2 Candidates Question Vote In Pr. George's

"The integrity of the election is at stake," said Donna Edwards. Her legal complaint will focus on the security of voting machines that contained voting cards and weren't given to the Board of Elections until late Wednesday. (By Matt Houston -- Associated Press)
By Ovetta Wiggins, Eric Rich and Hamil R. Harris
Washington Post Staff Writers
Saturday, September 16, 2006

Congressional candidate Donna Edwards announced plans yesterday to file a lawsuit over apparent voting irregularities in Tuesday's primary election in Prince George's County, while defeated county executive challenger Rushern L. Baker III demanded an independent investigation of the process.

The separate announcements signaled that Tuesday's voting, a flawed process by many accounts, may not conclude the close primary contests for a seat in Congress and the county executive's office. The election itself was "horrendous," the Prince George's elections administrator said yesterday. And the victorious Democratic county executive candidate, incumbent Jack B. Johnson, said it warranted investigation.

"The integrity of the election is at stake," said Edwards, who ran against Rep. Albert R. Wynn in the 4th District Democratic primary and is waiting for the race to be decided when provisional ballots are counted next week in Montgomery and Prince George's counties.

Jonathan S. Shurberg, a lawyer working with Edwards, said they will ask a judge to take possession of voting machine memory cards in two, possibly three, precincts in Chillum. The request will be made either in Prince George's Circuit Court in Upper Marlboro or U.S. District Court in Greenbelt over the next several days.

Edwards said her legal complaint will focus on the security of voting machines that contained voting cards and were not delivered to the county Board of Elections until late Wednesday. "When we read reports about how easy it is to hack into these machines, there has to be concern," Edwards said.

Wynn lashed out at her over the decision to sue, accusing her of "trying to throw out votes in certain jurisdictions."

Chuck Perry, a lawyer who advised Baker's campaign, said at a news conference yesterday that there is "ample evidence" to warrant an investigation.

Widespread problems occurred throughout the county, Perry said: Numerous polling places did not open as required at 7 a.m. Computers misidentified the party affiliation of voters. And voting machines failed to electronically transmit data to the county's central office.
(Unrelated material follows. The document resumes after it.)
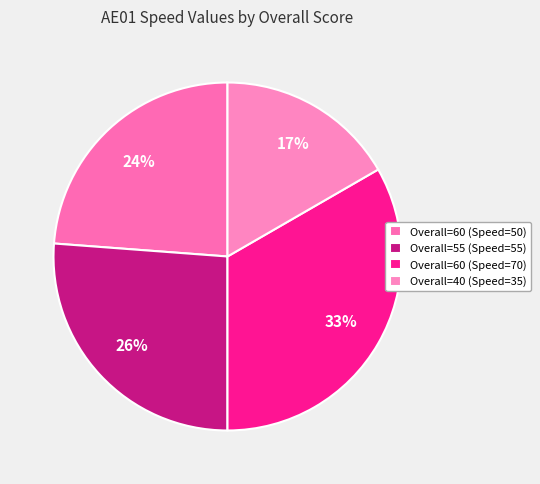

Count the number of slices in the pie.

4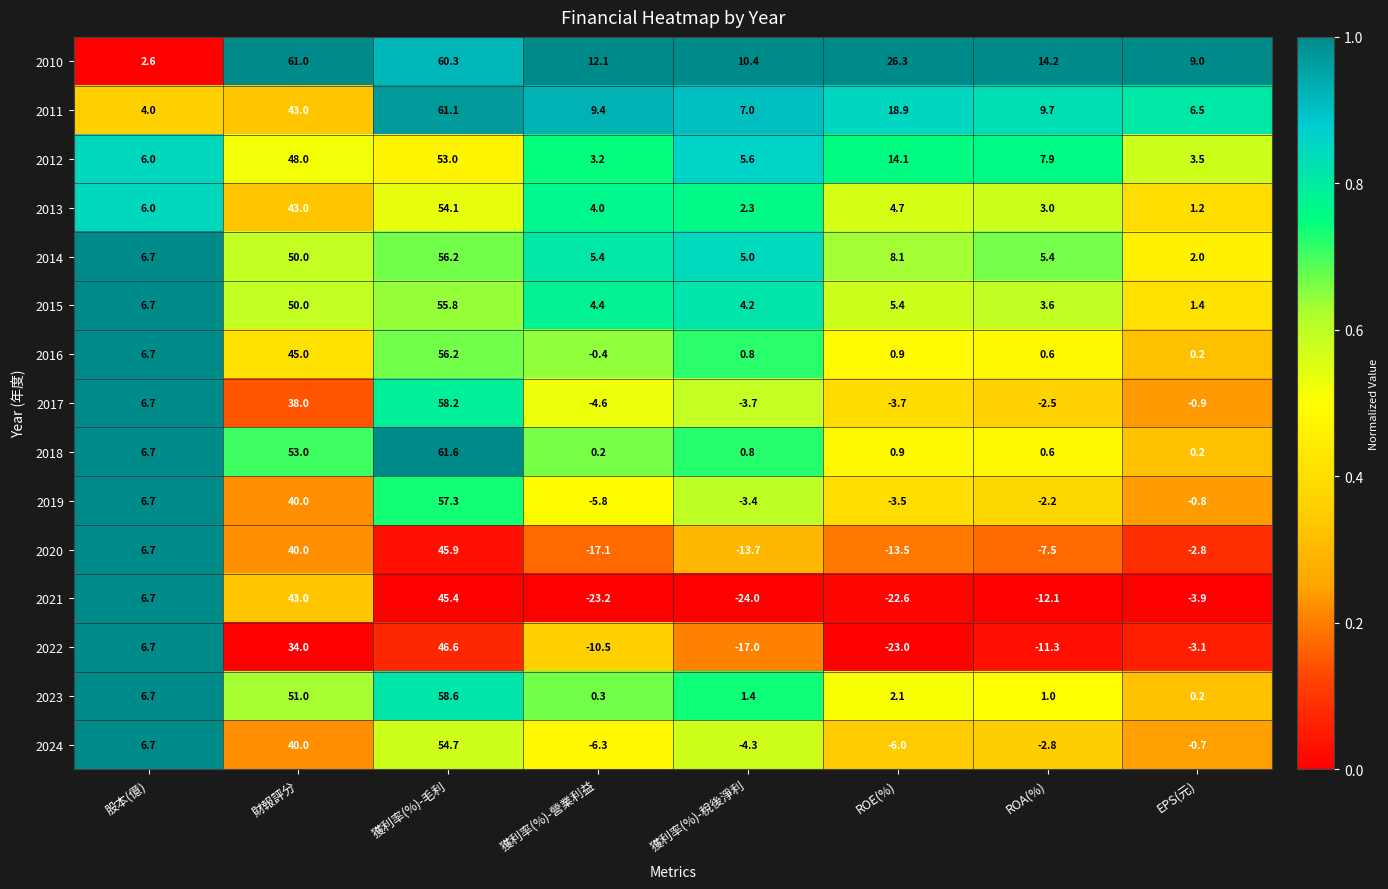

What is the average value of the 2013 series?

14.8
"We're not doing this for the campaign," Perry said. "We're doing this as a duty. Voters have been disenfranchised."

A spokesman for Johnson, who had called Tuesday's voting process "abysmal," said the county executive agrees that there should be an inquiry.

"We join Mr. Baker in his request . . . to find out what happened and avoid problems like this in the future," said the spokesman, Jim Keary.

Electronic voting machine malfunctions were reported across the region Tuesday. Machines froze, access cards stopped working and computerized voter lists crashed. The glitches renewed fears about the vulnerability of electronic machines used in the electoral process.